Non è un’opera di storia, dice l’illustre prefatore del volume, professor Francesco Perfetti, a lungo docente di Storia contemporanea alla LUISS di Roma.
Però il lavoro che ha fatto Ugo de Mohr è quello che fanno gli storici: un’edizione critica di una fonte, e poi ricerche negli archivi, citando decine di documenti relativi alla vicenda specifica di suo padre e altri ancora. Voglio considerarlo un libro di storia, e non solo un’operazione di memoria: per questo rilevo i punti deboli del testo di Ugo de Mohr, e quelli in cui sono in dissenso con l’autore.
Un punto debole è quello di confrontarsi, più che con la storiografia, soprattutto con le sue ricadute giornalistiche: tanti riferimenti a Paolo Mieli, Mirella Serri, P.G. Battista e Arrigo Petacco, ma nessuno – per dire – a Claudio Pavone, Enzo Collotti o Davide Rodogno, cioè gli autori storiografici di riferimento per le tematiche trattate.

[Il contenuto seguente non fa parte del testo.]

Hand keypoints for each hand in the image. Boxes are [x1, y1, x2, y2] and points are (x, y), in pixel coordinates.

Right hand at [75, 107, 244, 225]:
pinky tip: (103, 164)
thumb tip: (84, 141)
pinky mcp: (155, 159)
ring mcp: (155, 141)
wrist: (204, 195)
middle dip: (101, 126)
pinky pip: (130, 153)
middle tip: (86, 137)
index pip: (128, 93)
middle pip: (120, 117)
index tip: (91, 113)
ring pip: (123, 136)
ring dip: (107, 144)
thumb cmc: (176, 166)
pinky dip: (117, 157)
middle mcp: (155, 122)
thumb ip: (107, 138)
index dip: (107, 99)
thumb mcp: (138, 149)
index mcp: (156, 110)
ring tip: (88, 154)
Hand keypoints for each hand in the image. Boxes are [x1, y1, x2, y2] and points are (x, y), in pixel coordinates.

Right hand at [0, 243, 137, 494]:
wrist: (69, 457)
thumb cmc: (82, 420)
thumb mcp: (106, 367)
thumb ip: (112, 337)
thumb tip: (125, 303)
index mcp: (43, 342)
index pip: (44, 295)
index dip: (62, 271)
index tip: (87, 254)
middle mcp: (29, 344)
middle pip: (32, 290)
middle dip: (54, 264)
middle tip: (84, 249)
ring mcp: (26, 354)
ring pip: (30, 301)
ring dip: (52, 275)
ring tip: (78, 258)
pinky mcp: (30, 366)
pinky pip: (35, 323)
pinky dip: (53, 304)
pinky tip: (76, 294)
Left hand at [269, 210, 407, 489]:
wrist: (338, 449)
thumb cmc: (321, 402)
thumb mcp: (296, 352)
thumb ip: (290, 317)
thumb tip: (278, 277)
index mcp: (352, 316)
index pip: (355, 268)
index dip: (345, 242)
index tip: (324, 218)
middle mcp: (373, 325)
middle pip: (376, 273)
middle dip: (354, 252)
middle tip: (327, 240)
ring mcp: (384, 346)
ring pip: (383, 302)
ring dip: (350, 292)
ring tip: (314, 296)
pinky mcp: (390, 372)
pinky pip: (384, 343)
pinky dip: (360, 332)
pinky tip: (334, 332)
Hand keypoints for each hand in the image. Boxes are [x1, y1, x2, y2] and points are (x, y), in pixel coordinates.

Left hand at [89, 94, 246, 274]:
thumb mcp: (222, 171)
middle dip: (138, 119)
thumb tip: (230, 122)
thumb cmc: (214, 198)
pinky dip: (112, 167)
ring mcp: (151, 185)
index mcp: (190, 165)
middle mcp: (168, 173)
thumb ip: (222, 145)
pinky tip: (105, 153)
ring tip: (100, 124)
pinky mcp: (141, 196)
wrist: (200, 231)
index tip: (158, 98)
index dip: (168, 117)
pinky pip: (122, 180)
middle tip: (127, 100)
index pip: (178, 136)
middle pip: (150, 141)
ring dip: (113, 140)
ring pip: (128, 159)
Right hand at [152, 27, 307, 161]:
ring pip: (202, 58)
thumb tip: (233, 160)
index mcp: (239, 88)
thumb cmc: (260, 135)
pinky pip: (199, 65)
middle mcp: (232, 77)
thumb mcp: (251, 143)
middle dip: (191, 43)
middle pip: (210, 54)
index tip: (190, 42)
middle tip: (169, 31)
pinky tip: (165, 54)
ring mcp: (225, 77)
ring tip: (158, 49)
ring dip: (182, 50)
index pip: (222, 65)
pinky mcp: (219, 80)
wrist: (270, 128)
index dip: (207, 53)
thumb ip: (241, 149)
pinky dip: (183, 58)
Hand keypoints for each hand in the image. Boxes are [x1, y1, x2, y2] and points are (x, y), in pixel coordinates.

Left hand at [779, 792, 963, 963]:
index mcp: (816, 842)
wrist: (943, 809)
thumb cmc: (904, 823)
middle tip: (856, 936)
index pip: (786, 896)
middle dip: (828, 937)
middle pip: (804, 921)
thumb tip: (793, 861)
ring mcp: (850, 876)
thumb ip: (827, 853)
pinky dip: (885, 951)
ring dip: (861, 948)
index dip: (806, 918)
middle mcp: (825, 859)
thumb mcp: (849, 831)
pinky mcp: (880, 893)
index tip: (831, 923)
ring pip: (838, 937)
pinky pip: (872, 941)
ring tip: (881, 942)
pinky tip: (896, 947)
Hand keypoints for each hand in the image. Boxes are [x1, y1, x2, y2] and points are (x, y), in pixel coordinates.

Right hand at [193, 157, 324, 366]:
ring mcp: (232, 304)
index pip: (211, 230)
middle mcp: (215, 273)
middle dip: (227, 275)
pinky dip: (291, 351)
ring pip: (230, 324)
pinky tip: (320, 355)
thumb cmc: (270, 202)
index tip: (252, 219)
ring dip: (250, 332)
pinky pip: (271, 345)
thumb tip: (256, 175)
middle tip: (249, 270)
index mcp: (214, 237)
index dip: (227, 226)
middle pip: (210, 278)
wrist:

Questo finisce per influire sul tono delle argomentazioni e sulla efficacia euristica del testo, che in diversi passaggi si allontana dalla prosa delicata e convincente con la quale l’autore Ugo analizza il percorso politico-culturale ed esistenziale del padre, e assume invece un tono livoroso, privo di chiaroscuri, quando analizza le biografie inevitabilmente complesse degli altri, coetanei del padre, passati attraverso il fascismo, la guerra e il dopoguerra; così ricalca il modo con cui spesso si scrive di storia contemporanea sui quotidiani, più che l’atteggiamento di chi ha soprattutto l’interesse di comprendere e di restituire la fatica di vivere – e non solo gli opportunismi e le viltà – degli uomini dentro le contorsioni e le svolte della storia.
Mi pare fragile anche il fatto che, nel ricostruire questa odissea avviata da una sconfitta militare e politica e condotta attraverso gli ampi spazi dell’Europa orientale nel periodo della Seconda guerra mondiale, non si tenga conto di due eventi macroscopici, senza i quali è difficile contestualizzare le singole vicende, e le scelte, e quindi trarne dei giudizi.

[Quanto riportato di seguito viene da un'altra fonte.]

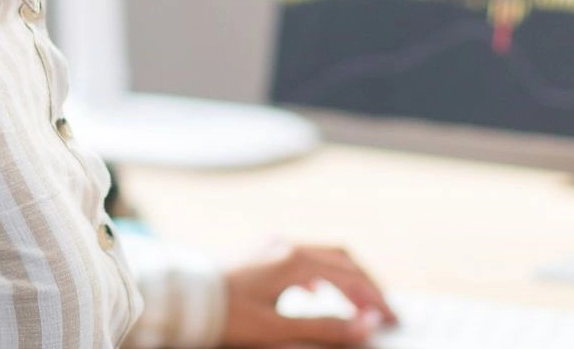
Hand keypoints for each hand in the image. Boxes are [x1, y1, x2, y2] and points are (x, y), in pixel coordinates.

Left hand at [219, 241, 398, 346]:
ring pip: (324, 254)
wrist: (182, 300)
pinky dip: (321, 272)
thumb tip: (366, 324)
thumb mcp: (278, 329)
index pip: (350, 277)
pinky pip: (303, 255)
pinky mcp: (260, 250)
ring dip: (345, 276)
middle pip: (342, 259)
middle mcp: (287, 245)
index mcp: (295, 262)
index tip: (391, 318)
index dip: (375, 299)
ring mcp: (273, 245)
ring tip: (357, 304)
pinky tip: (316, 291)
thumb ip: (324, 327)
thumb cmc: (227, 316)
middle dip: (366, 284)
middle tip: (382, 310)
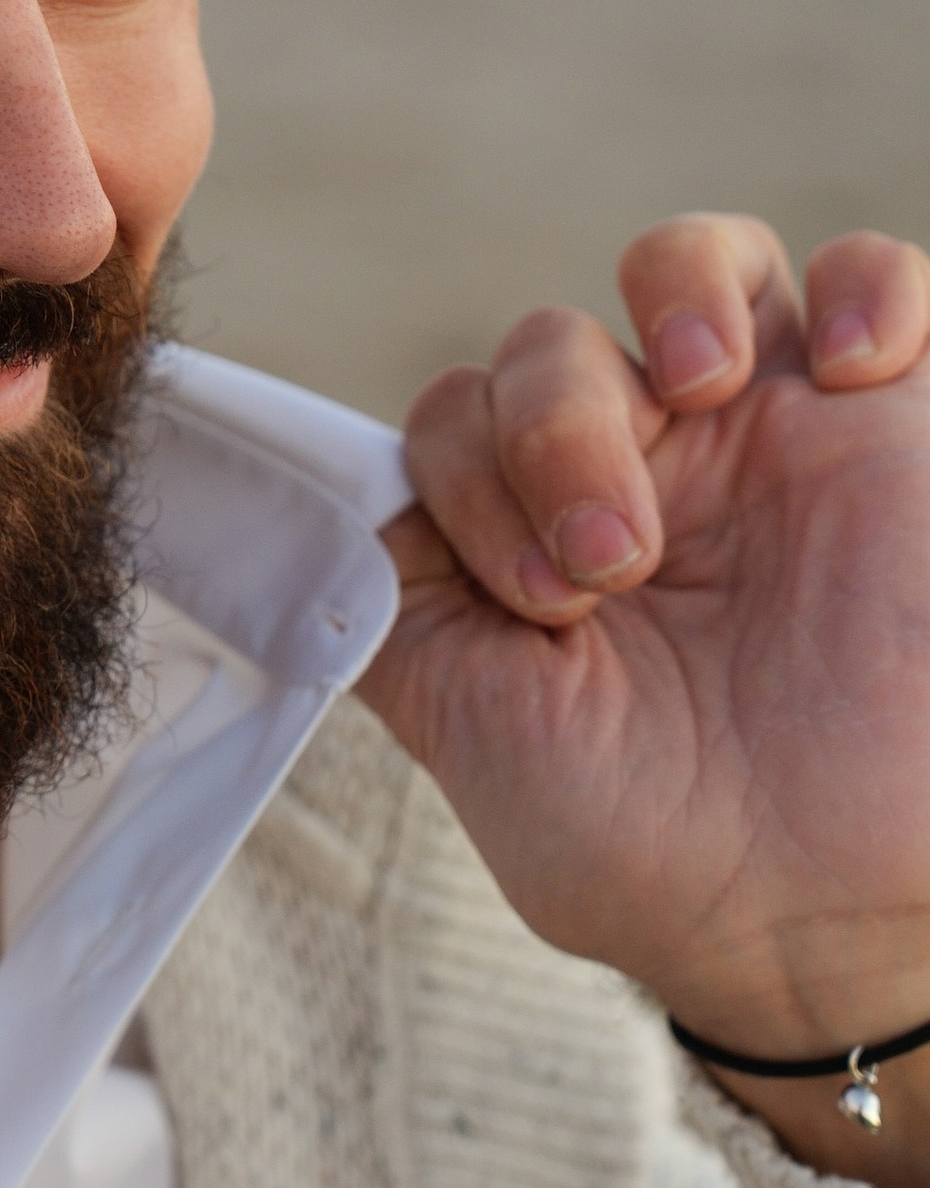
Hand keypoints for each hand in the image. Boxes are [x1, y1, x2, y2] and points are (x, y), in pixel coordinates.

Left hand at [360, 216, 929, 1187]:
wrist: (835, 922)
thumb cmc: (663, 857)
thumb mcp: (479, 738)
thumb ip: (398, 612)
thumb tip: (315, 524)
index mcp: (534, 542)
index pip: (453, 417)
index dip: (464, 474)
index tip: (531, 604)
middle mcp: (644, 479)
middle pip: (545, 344)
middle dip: (551, 433)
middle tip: (608, 569)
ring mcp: (771, 442)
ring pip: (686, 265)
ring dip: (671, 300)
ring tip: (699, 388)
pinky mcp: (896, 429)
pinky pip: (871, 272)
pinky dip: (854, 285)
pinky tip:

Il primo è la Shoah, cioè il tentativo di sterminio sistematico degli ebrei d’Europa che ebbe luogo in buona parte nei territori attraversati da Claudio de Mohr proprio negli anni in cui egli era funzionario presso la legazione italiana a Sofia: della Shoah non c’è traccia nelle memorie di Claudio, e neppure nella ricostruzione di Ugo nel momento in cui cerca di soppesare il ruolo svolto dalla Repubblica sociale italiana, che pure a quel tentativo di sterminio sistematico diede il proprio contributo.
Un altro elemento di contesto non irrilevante, che mi pare indispensabile per comprendere le vicende occorse a suo padre, cioè la lunga detenzione a Mosca, è l’entità delle distruzioni portate in Unione sovietica dalle truppe dell’Asse: tedeschi e italiani, nazisti e fascisti furono protagonisti – per quanto con gradi differenti di efficacia – di una guerra volta al totale annientamento del nemico, che produsse 20 milioni di morti sovietici, tra militari e civili, e di un progetto di dominio che avrebbe dovuto portare le popolazioni slave a una condizione schiavile. Credo che all’origine dell’odissea subita da Claudio de Mohr e dagli altri dieci componenti della rappresentanza diplomatica della Repubblica sociale italiana caduti nelle mani dei russi ci possa essere anche questo precedente, che scaricò sulle loro spalle gli effetti di una colpa che era molto, molto più grande, e che mi pare doveroso non dimenticare, nel momento in cui si passa da una storia individuale a una storia collettiva, dalla memoria alla storiografia.